# Textauszug
☆ ☆ ☆
5. Ermittelung der Einwirkung des Bearbeitungsgrades des Materials in Bezug auf die
gefundene Härtezahl und die Bruchgrenze.
Eine detailliertere Berichterstattung über die Versuche würde zu weitläufig
ausfallen; die Hauptresultate mögen aber in folgende Punkte zusammengefasst
werden:
1. Eine Bestimmung der Bruchgrenze eines Materials erfolgt am einfachsten mittels
Kugelprobe in der Weise, dass auf einer abgeputzten Fläche des Probestückes eine
Stahlkugel mit 10 mm Durchmesser mit einer Druckgrösse in Höhe von 3000 kg
eingepresst wird. Dieser Druck, dividiert durch die Fläche des sphärisch
kalotteförmigen Kugeleindrucks und das dabei erhaltene Resultat – die Härtezahl –
mit einem festgestellten mittleren Koeffizienten multipliziert, gibt die Bruchgrenze
des Materials.
☆ ☆ ☆
# Bereitgestelltes Material

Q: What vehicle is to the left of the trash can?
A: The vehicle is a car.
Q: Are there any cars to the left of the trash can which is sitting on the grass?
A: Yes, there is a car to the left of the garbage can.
☆ ☆ ☆
# Deine Aufgaben
(a) Ändere den Textauszug über die Kugelprobe ab, indem du „Stahlkugel“ durch „Hartmetallkugel“ ersetzt. Beginne bei den Worten „Eine detailliertere Berichterstattung“ und höre nach „des Materials.“ auf.
(b) Schreibe den Textauszug über die Kugelprobe im Anschluss an seinen letzten Satz weiter.
Das Material steht für sich und gehört nicht zum Textauszug.

# Lösungen
(a)
Eine detailliertere Berichterstattung über die Versuche würde zu weitläufig
ausfallen; die Hauptresultate mögen aber in folgende Punkte zusammengefasst
werden:
1. Eine Bestimmung der Bruchgrenze eines Materials erfolgt am einfachsten mittels
Kugelprobe in der Weise, dass auf einer abgeputzten Fläche des Probestückes eine
Hartmetallkugel mit 10 mm Durchmesser mit einer Druckgrösse in Höhe von 3000 kg
eingepresst wird. Dieser Druck, dividiert durch die Fläche des sphärisch
kalotteförmigen Kugeleindrucks und das dabei erhaltene Resultat – die Härtezahl –
mit einem festgestellten mittleren Koeffizienten multipliziert, gibt die Bruchgrenze
des Materials.

(b)
Wird dabei die Kugel im Zentrum des Probequerschnitts eingepresst und die
Druckrichtung parallel mit der Walz- oder Bearbeitungsrichtung des Probestückes
disponiert, so ist der mittlere Koeffizient für Material mit geringerem Kohlegehalte
als 0,55 % = 0,348, übersteigt der Kohlegehalt die eben genannte Grösse aber =
0,323. Wird der Kugeleindruck auf die Oberschicht der Probe und winkelrecht gegen
die Walzrichtung verlegt, so sind die mittleren Koeffizienten für einen Kohlegehalt
unter und über 0,55 % = 0,366 bezw. 0,349. Bei Vergleichung zwischen den durch
soeben erwähnten Kugelprobeverfahren ermittelten Bruchgrenzwerten und den bei
Streckproben festgestellten, im Mittel bis 2,9 % vom geringsten Werte, wenn der
Kugeldruck parallel mit der Walzrichtung und bis 4,8 % kleiner, wenn er winkelrecht
gegen letzteren disponiert wird.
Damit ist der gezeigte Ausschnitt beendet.